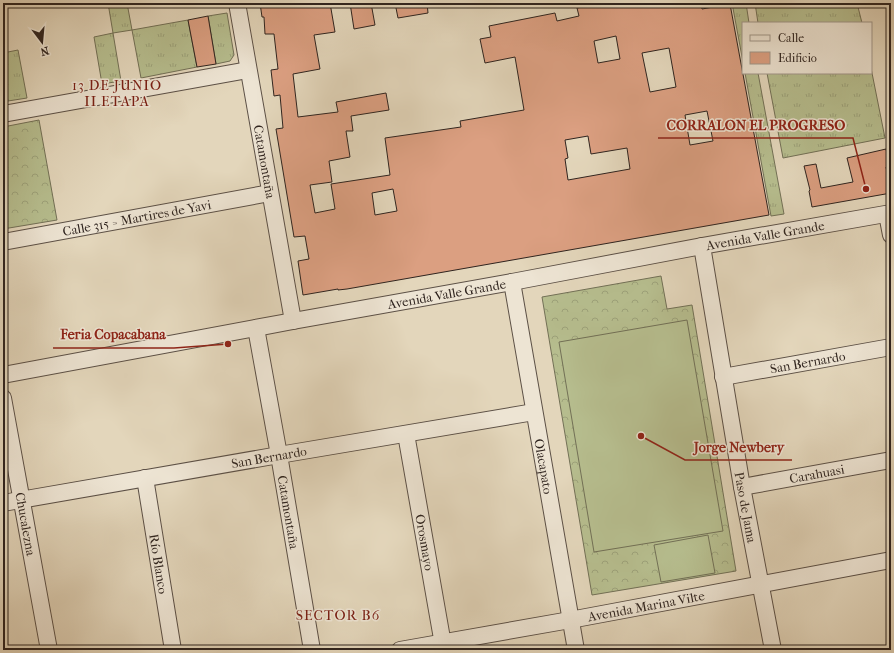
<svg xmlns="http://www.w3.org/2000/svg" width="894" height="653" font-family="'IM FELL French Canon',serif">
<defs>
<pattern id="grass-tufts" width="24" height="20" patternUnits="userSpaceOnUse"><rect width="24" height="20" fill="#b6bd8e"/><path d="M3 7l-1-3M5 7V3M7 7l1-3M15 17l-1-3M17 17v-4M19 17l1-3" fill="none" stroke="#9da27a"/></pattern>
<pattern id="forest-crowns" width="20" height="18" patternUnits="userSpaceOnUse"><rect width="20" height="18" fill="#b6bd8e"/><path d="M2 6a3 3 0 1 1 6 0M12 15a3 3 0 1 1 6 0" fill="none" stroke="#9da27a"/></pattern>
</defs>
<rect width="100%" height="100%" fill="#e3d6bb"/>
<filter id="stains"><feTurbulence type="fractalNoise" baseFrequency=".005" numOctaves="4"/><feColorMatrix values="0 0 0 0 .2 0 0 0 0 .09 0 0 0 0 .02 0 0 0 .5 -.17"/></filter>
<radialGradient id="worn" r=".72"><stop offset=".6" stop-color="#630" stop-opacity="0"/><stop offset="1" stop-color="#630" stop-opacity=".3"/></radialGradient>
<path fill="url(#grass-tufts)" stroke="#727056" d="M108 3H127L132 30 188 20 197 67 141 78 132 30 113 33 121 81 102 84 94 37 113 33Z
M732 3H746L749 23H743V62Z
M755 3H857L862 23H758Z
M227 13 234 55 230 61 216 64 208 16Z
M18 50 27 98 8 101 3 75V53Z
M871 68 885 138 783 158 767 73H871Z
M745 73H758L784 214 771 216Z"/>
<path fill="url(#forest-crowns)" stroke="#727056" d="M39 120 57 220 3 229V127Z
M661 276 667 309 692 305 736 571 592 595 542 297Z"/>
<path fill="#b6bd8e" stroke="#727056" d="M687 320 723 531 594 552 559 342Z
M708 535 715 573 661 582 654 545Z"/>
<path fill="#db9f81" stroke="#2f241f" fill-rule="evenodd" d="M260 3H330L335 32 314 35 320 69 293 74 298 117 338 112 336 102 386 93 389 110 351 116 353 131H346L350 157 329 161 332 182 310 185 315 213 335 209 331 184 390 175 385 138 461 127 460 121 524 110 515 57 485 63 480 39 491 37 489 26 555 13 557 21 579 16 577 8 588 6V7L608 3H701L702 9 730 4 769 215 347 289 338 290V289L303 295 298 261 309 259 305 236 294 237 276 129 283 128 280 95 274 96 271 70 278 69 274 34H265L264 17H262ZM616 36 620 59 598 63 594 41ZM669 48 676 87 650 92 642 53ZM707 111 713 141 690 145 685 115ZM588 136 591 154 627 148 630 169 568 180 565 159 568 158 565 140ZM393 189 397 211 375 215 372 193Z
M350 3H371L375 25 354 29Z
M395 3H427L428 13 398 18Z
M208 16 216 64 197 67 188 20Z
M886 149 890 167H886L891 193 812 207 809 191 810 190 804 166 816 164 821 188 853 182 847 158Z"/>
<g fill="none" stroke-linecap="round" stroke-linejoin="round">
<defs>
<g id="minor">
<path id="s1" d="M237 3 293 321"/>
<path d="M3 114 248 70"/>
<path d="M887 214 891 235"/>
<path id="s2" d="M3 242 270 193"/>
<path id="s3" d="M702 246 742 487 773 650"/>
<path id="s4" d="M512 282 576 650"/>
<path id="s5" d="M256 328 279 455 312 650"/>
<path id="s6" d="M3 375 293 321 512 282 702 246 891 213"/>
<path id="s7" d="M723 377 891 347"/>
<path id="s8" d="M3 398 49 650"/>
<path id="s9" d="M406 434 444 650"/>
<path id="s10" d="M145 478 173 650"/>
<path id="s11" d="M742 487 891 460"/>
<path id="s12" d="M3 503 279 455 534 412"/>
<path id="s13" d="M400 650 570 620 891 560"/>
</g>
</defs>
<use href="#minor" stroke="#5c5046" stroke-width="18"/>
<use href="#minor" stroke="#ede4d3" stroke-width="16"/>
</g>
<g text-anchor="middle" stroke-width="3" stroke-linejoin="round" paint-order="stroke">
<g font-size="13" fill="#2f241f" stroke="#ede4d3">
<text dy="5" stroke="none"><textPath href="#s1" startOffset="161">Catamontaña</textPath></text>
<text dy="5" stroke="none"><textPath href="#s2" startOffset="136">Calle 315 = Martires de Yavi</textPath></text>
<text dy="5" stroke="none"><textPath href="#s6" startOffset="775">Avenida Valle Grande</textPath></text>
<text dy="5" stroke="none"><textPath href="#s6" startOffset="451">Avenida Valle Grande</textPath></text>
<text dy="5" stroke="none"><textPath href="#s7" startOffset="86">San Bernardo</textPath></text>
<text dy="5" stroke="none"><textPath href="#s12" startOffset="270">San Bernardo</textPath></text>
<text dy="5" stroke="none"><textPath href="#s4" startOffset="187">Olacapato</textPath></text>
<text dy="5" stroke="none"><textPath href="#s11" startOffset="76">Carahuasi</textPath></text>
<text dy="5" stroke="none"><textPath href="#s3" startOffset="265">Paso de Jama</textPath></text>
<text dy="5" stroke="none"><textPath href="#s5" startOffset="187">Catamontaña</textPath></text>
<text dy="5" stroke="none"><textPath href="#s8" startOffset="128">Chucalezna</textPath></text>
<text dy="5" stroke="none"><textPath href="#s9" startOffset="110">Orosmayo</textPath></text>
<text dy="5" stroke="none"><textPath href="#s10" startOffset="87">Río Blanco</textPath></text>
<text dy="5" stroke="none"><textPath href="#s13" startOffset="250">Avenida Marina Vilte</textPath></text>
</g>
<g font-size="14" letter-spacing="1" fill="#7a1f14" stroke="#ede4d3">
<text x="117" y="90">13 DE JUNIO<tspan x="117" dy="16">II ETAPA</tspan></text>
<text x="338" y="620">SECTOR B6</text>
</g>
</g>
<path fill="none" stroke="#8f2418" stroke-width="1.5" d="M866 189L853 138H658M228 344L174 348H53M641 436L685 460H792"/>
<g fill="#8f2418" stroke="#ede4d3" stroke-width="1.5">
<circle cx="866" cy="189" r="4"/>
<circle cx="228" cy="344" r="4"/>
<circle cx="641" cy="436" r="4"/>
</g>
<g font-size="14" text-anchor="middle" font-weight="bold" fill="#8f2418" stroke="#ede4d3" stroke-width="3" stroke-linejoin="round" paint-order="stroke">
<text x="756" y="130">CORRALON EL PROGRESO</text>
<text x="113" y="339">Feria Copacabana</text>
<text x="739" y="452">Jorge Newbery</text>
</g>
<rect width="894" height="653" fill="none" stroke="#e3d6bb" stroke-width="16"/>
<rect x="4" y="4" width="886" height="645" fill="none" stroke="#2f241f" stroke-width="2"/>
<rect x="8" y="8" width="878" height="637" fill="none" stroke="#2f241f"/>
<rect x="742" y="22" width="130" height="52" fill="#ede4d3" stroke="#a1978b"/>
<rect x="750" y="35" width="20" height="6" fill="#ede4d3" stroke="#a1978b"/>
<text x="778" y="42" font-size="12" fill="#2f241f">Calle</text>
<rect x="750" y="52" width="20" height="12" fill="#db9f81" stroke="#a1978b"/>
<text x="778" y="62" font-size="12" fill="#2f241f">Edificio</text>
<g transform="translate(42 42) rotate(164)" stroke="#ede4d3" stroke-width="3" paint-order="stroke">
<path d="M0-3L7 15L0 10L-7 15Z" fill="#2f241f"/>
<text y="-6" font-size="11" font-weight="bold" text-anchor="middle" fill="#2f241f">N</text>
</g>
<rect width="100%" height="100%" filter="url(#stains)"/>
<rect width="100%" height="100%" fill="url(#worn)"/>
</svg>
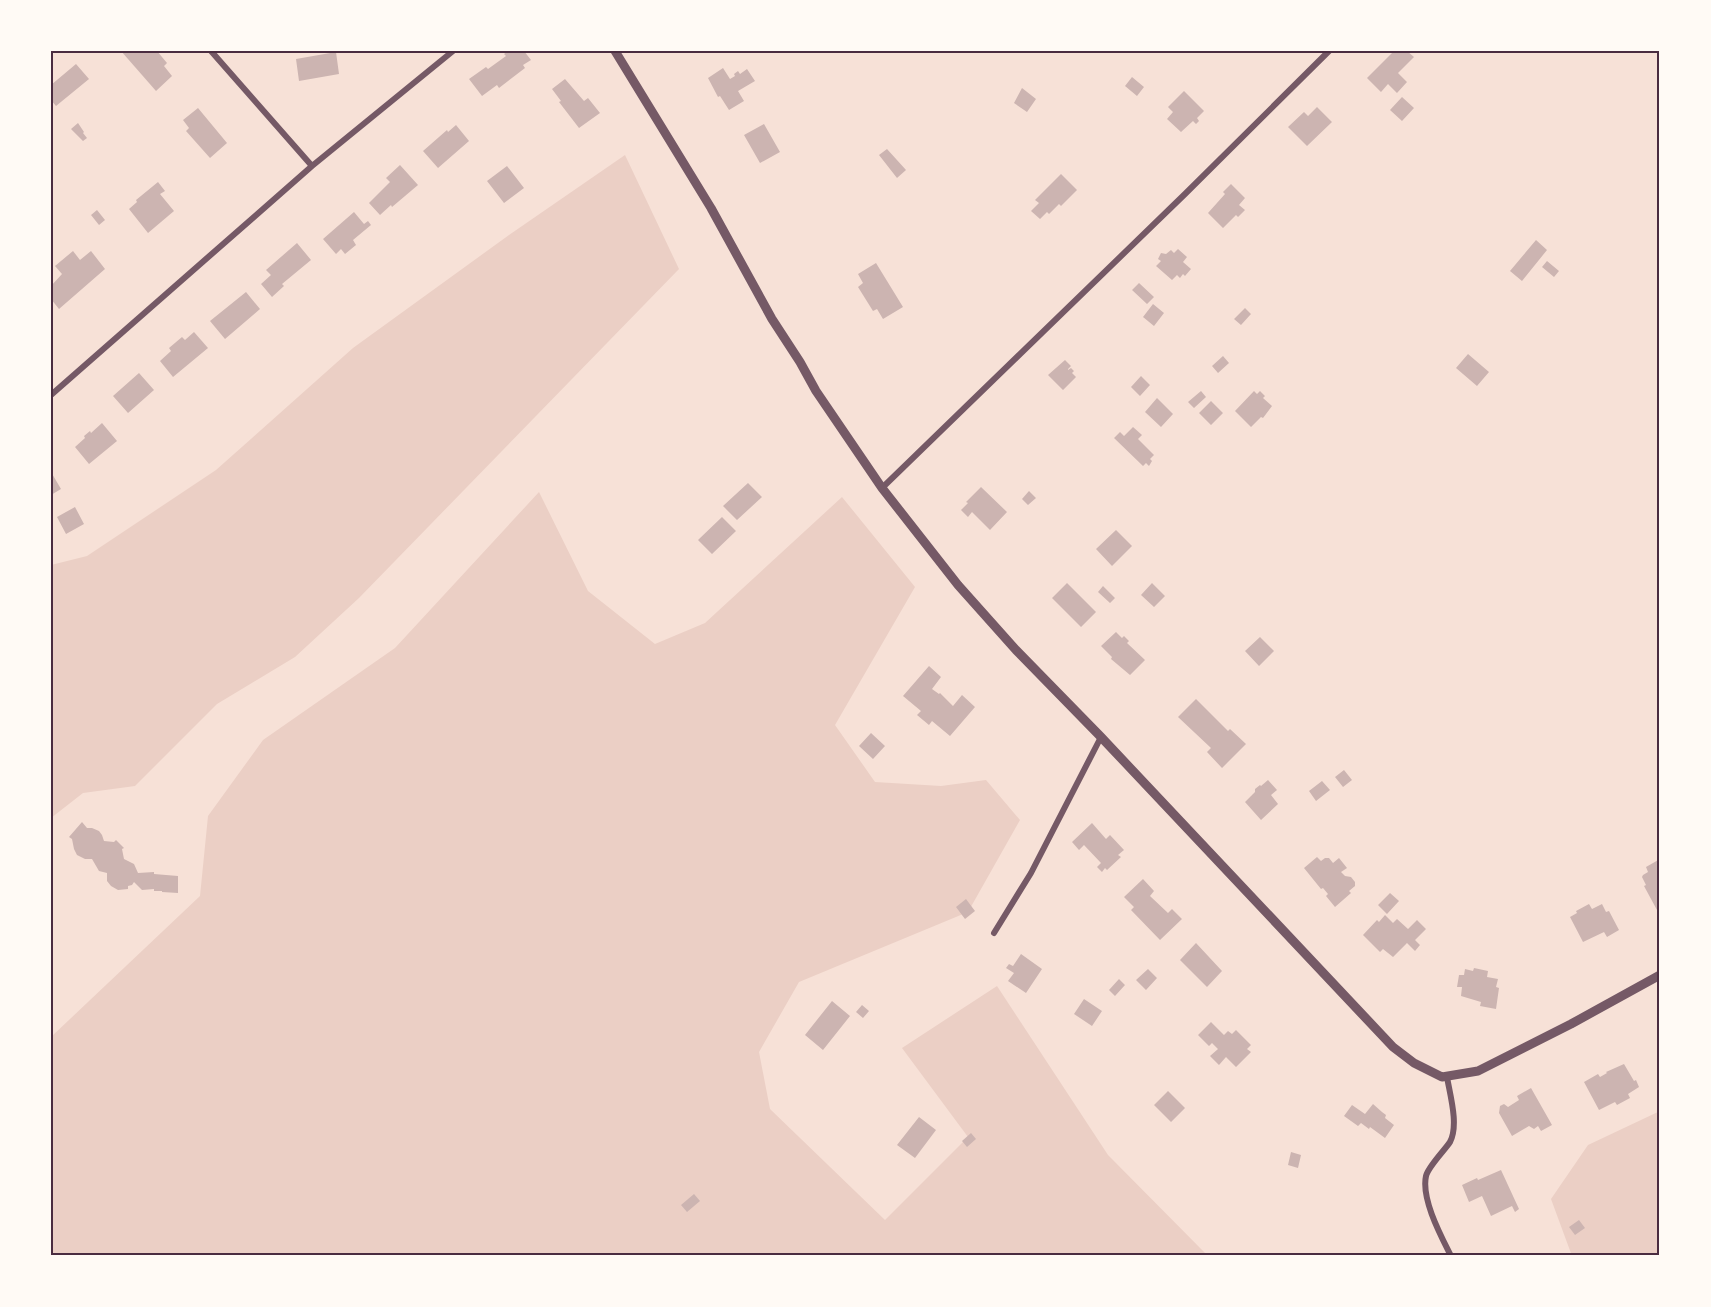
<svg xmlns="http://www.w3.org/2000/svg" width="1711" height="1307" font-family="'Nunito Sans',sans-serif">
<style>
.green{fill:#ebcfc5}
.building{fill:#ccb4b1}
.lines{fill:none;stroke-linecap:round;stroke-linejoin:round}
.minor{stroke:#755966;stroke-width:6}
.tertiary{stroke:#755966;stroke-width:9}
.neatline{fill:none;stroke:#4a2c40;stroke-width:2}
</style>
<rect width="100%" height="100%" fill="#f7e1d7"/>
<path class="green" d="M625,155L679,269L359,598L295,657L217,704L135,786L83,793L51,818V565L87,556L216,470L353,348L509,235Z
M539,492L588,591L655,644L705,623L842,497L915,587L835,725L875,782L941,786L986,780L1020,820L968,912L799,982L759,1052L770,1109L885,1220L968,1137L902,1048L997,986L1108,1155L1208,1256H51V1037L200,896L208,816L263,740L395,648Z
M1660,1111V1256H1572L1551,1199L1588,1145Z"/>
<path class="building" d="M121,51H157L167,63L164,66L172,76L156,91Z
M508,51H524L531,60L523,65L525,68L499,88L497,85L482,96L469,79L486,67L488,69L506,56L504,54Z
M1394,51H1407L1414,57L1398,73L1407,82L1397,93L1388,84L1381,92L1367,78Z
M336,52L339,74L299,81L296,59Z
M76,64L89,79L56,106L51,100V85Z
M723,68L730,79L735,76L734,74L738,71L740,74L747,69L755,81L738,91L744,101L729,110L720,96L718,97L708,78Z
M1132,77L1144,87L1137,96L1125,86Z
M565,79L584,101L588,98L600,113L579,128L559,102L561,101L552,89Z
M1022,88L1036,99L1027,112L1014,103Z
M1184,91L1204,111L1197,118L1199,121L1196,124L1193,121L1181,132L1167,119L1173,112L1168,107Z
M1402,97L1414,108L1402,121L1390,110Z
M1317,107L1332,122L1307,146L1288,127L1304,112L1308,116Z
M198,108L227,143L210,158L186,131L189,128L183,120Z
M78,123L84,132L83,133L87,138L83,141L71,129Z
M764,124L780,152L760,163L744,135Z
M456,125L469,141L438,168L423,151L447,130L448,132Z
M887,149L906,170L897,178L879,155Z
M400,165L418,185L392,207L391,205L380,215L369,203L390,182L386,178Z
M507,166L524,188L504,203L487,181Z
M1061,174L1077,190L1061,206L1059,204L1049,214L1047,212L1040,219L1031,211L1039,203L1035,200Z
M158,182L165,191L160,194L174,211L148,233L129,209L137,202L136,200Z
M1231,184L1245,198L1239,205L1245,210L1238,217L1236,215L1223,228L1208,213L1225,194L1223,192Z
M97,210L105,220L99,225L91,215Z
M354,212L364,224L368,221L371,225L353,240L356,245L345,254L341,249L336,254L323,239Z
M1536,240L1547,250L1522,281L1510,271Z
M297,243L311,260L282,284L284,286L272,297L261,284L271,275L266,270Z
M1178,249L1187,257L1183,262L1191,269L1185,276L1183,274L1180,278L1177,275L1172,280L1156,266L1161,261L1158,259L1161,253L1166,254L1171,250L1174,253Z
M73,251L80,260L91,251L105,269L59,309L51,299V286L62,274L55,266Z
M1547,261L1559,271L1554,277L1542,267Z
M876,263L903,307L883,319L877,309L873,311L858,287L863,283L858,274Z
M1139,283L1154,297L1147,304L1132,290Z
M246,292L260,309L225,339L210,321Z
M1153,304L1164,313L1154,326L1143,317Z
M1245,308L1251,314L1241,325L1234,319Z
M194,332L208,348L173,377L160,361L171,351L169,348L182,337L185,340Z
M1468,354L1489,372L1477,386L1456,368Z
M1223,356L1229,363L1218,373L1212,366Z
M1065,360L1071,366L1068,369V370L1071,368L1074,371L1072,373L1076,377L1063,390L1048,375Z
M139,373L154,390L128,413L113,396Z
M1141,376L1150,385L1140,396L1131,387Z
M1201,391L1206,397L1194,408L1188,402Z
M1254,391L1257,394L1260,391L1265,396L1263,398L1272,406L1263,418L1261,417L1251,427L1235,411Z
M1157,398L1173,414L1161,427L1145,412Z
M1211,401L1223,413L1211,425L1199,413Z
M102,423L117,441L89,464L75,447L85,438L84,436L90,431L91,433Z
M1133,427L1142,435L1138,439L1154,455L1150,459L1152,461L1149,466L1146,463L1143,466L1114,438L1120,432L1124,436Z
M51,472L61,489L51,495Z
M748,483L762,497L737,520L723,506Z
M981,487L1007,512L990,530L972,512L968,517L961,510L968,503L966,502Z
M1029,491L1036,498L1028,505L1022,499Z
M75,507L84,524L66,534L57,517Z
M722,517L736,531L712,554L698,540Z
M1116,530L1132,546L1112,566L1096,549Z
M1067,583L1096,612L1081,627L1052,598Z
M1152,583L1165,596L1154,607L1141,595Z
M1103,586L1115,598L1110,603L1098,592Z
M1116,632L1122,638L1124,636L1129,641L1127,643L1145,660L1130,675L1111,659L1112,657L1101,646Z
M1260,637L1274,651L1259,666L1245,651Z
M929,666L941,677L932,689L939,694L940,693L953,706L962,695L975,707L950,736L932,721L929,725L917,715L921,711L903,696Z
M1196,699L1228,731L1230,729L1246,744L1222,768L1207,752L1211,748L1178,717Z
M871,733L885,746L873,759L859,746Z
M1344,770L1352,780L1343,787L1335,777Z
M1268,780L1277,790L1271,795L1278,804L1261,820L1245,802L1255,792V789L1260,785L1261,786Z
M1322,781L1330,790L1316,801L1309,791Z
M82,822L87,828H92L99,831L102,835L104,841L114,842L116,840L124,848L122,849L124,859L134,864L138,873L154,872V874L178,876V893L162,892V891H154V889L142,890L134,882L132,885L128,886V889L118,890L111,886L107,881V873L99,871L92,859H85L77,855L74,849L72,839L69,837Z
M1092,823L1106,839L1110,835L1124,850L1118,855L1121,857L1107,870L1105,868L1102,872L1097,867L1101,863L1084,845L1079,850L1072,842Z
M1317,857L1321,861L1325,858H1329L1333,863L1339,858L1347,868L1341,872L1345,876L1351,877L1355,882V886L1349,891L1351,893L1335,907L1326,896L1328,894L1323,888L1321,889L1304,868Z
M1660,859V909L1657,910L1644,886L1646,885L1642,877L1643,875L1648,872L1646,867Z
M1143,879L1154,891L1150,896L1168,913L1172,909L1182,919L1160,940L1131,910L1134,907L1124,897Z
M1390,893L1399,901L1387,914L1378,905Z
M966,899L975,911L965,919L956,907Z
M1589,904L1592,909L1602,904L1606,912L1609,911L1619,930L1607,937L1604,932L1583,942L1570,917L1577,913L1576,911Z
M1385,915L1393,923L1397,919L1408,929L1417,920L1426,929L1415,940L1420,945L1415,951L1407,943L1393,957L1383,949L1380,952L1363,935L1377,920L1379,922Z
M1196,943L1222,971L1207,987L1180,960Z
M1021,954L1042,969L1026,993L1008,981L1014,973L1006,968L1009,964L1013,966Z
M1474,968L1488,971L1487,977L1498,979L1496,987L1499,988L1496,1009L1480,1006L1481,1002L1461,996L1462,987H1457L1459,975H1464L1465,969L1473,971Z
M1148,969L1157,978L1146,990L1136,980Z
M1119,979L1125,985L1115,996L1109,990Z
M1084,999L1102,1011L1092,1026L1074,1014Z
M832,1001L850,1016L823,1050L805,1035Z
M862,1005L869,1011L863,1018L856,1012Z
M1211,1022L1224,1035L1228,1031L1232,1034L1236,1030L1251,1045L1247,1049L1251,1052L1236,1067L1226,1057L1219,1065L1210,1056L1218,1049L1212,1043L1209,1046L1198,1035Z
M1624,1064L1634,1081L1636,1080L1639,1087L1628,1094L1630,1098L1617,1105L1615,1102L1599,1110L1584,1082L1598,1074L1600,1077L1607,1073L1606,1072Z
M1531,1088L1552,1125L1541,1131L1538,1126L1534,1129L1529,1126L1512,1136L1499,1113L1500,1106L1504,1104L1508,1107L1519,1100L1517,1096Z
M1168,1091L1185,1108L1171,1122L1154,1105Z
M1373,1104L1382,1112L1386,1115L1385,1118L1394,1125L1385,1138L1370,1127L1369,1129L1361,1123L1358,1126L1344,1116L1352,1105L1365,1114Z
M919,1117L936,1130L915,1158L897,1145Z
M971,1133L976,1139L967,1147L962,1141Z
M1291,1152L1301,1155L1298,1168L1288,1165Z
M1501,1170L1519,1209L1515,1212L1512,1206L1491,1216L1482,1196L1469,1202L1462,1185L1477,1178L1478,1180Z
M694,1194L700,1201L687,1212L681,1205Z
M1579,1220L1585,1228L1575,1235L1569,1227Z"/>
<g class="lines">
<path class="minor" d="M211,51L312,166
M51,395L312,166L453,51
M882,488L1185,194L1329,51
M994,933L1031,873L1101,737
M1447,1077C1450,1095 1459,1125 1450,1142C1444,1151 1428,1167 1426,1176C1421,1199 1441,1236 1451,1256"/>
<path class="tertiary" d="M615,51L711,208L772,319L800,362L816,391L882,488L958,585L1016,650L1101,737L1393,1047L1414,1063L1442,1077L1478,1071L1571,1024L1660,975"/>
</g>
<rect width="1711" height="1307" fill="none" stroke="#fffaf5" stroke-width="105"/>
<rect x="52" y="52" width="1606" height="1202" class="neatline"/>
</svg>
+--
| Task description |
From the entries, report every line in which the string "linecap" occurs.

| Exercise output |
<g fill="none" stroke-linecap="round" stroke-linejoin="round">
.lines{fill:none;stroke-linecap:round;stroke-linejoin:round}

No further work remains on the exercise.